[[ Records shown, beginning ]]

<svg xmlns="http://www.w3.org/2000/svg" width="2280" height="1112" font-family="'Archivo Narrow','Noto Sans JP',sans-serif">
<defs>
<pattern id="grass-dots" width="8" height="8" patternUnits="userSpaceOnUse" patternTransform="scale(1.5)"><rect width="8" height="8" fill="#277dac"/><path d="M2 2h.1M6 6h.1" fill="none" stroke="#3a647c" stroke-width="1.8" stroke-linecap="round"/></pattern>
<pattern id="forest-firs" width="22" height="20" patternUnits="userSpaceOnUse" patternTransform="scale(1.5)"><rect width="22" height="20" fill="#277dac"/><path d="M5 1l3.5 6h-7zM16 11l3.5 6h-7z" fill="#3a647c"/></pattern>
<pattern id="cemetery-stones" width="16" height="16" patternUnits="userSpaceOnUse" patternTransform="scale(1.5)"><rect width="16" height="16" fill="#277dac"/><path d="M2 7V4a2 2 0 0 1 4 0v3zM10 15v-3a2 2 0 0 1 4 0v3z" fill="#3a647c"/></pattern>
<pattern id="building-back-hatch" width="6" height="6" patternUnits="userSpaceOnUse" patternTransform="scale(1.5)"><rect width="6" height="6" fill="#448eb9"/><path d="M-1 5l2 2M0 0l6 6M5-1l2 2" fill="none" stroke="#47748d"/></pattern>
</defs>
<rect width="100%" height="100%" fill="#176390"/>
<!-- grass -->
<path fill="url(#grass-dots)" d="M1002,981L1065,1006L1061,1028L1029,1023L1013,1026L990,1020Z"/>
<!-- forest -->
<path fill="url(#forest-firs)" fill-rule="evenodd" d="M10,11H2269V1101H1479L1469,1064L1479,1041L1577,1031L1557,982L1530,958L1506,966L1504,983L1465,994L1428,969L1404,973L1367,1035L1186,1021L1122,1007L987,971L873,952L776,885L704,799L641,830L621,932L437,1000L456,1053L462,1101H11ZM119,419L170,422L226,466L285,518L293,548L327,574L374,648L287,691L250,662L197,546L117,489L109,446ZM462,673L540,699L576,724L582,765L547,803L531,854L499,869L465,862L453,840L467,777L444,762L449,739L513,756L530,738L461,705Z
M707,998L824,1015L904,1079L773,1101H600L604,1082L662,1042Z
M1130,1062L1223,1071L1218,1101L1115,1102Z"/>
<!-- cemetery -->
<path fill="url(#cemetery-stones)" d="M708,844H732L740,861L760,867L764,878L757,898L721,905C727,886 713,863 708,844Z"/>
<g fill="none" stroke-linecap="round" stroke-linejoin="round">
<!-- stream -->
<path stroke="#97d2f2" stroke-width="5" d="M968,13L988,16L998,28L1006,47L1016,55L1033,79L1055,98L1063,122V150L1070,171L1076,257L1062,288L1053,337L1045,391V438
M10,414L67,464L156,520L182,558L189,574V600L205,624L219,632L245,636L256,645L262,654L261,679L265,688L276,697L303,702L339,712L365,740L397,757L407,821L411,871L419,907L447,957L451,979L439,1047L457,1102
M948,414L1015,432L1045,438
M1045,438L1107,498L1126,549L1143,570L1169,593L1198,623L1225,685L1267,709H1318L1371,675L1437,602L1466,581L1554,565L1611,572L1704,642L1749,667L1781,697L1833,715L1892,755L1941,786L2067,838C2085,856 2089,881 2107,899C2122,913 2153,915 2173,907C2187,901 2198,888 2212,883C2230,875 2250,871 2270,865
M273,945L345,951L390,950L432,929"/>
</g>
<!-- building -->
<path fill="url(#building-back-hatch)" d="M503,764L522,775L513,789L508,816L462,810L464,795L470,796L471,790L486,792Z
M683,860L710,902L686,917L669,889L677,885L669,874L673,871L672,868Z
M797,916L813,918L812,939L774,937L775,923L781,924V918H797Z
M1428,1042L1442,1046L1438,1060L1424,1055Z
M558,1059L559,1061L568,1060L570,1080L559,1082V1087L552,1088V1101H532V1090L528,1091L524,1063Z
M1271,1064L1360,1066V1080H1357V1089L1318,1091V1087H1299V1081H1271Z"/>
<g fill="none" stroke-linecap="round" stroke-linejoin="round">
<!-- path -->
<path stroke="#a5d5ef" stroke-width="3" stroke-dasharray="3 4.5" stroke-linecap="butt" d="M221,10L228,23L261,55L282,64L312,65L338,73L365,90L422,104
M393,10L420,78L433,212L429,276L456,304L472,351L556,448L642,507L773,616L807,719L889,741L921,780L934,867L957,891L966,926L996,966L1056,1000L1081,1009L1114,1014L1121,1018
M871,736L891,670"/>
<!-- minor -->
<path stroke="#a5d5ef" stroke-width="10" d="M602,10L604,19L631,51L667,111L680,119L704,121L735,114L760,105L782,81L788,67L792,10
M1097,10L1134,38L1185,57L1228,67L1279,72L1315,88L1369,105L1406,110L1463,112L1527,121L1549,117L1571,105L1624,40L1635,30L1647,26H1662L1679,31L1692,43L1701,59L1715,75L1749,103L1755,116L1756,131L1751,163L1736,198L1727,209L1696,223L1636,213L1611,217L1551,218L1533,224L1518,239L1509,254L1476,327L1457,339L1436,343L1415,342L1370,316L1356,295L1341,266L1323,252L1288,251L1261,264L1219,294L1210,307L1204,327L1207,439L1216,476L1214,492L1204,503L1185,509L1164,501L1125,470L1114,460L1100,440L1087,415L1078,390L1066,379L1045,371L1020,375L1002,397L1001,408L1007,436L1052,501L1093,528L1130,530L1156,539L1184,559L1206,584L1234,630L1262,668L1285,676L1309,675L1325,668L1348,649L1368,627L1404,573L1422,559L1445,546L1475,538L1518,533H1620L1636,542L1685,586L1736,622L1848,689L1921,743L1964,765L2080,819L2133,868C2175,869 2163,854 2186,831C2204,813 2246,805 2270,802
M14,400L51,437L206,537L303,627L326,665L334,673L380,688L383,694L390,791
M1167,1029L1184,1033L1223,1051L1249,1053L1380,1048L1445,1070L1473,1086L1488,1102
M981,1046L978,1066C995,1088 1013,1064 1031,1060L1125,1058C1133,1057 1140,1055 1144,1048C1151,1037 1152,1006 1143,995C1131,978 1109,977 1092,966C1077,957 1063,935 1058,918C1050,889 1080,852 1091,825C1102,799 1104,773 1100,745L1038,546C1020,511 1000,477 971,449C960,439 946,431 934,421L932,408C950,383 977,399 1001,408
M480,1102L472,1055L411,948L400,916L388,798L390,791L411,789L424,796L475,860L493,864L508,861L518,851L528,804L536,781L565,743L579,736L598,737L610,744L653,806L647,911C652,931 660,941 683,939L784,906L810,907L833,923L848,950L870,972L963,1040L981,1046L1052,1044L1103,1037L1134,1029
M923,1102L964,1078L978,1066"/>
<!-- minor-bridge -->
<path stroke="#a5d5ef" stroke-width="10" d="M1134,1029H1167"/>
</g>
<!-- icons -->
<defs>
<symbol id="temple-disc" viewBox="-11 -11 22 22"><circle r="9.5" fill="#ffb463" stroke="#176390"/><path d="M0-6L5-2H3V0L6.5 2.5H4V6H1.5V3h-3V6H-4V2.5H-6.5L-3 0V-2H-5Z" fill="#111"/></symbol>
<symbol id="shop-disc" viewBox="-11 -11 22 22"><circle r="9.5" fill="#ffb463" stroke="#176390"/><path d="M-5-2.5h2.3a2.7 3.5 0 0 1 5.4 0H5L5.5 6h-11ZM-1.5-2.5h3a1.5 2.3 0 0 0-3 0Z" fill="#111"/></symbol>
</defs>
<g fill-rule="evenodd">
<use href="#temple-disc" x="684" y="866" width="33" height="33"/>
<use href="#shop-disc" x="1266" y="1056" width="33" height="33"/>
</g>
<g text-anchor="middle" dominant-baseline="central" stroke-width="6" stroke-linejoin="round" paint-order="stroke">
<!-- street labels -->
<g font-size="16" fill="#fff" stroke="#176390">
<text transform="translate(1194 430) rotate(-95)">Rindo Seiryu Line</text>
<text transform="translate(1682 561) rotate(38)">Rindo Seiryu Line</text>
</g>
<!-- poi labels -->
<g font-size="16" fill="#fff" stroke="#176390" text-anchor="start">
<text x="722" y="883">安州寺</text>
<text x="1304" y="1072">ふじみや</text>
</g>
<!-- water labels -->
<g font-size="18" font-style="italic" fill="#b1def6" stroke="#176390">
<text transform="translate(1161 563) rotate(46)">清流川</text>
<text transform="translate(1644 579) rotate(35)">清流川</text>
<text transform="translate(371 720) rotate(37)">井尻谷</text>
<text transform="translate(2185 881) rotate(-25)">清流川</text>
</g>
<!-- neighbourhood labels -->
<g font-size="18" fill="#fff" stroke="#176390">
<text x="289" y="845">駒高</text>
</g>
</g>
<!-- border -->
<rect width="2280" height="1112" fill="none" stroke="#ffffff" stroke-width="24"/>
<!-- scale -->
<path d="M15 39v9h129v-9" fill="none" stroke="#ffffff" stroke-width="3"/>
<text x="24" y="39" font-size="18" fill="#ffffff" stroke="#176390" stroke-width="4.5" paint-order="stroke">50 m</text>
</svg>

[[ Records shown, end ]]

* What you have to do: The answer must be one number: how many lines in the records above contain "anchor".

* Solution for this problem: 2